11 August 2022

"It’s really nice to be able to spread my wings and not just work in the lab."

Where are they now?

Emilie Glad Bak joined CBMR as a PhD Student in the Arumugam Group, working on human microbiomes and viromes. After a brief stint as a Postdoc in the Hansen Group, she left in 2022 to join SNIPR Biome to setup their Scientific Affairs division. We had a chat about her journey from academia to industry, and the importance of grasping opportunities as they arise.

A photo of Emilie Glad Bak.
How did you get into science in the first place?

I think I was a curious child. My dad is a doctor and an orthopedic surgeon and he always had a lot of publications and reviews at home that I would ask about. My mom is in a completely different field, she’s a French translator, but she worked a lot with different people coming from different cultures. So from both of them I was just curious and trying to grasp new things and understand the universe.

What did you study at university?

I started out wanting to study food science at a continuation school, but then my husband talked me into trying bioengineering or biotech at the Technical University of Denmark (DTU), because he thought it would be a little bit more interesting for me in the long run. I did both my Bachelor and Master projects at Statens Serum Institute, which exposed me to research and helped me to decide to do a PhD.

This is when you joined CBMR, to do a PhD in the Associate Professor Mani Arumugam’s Group?

Yes, I joined the group and started working on projects related to alcoholic and fatty liver disease, which served as the basis for my PhD. But I also developed a strong interest in exploring the microbiome, how it changes in disease and the fact that you can engineer bacteria and microbes to produce compounds. One of the things I was particularly curious about was the virome, which was a very new research field at the time.

What was the biggest sort of outcome of your PhD?

I think that contributing to the virome field because when I got started there were no tools, hardly any papers. We generated quite a lot of data and found a lot of different viral genes.

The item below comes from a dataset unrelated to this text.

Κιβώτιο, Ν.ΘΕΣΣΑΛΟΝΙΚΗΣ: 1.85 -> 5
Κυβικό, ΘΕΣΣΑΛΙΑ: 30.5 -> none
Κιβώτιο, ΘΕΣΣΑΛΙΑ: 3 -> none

I also made a study on the impact of gastric bypass on the virome, which has hardly been explored.

How did you make the switch to SNIPR Biome?

I already had a relationship with SNIPR Biome, but I was very surprised and happy when they called and offered me the job. But I was also torn as I really liked working as a Postdoc in Torben Hansen’s group and the exciting projects we were setting up. I still touch base with CBMR, especially Mani (Arumugam) once in a while to keep up with the microbiome world, academia and to discuss my career.

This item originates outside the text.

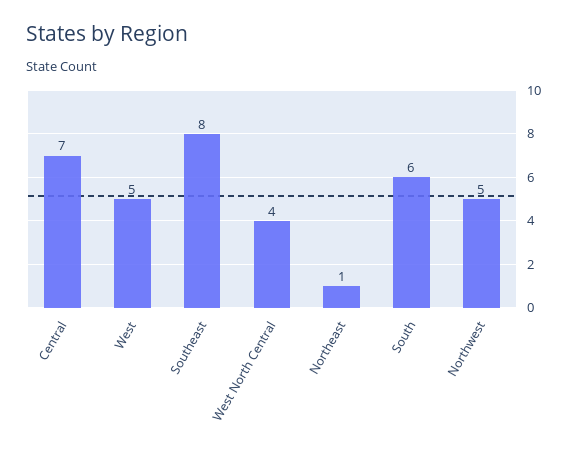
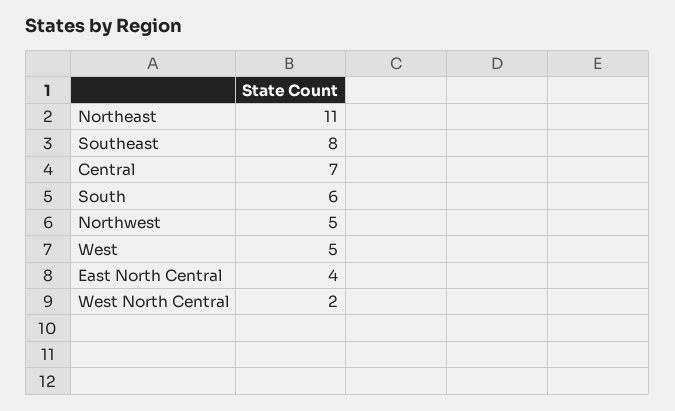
West North Central: 4 -> 2
Northeast: 1 -> 11
East North Central: none -> 4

Tell me a little about SNIPR Biome and your role there?

We use CRISPR-Cas technology to create drugs that target the microbiome. For example we are developing a type of virus called a phage that attacks multidrug-resistant E coli, while sparing the rest of the microbiome. I am hired in the Scientific Affairs Department, with several different responsibilities. So, it’s not a researcher role, but rather tying everything together, like driving publications, going and presenting at conferences, supporting the bioinformatics teams, and give input to our business development– just lots of different things!

How much of your job is science communication?

I think it’s maybe 50 percent of what I do, which is typical for a biotech company of this size. You need people who can both carry out tests and take the first subjects in this clinical phase one trial, while also going out and looking for some more funding. So there’s a lot to communicate. It’s really nice to be able to spread my wings and not just work in the lab.

What are your personal ambitions for your career?

I’d like to work a little more on bioinformatics, but I also want to learn more about the business side because that is something that I was never really taught anywhere. I know I have a lot to learn here – but I love adding on.

If you were to give some advice to younger PhD students who are looking ahead into their lives and unsure whether to continue in academia or try out industry, what would it be?

I think you should just really grasp the opportunities. Meet people for coffee and not just scientists, but also managers in different departments and industries. Reach out on LinkedIn. When I tried there were lots who just asked me to send through my CV but there were others who were quite interested in talking to me. So you have to take these opportunities that are available.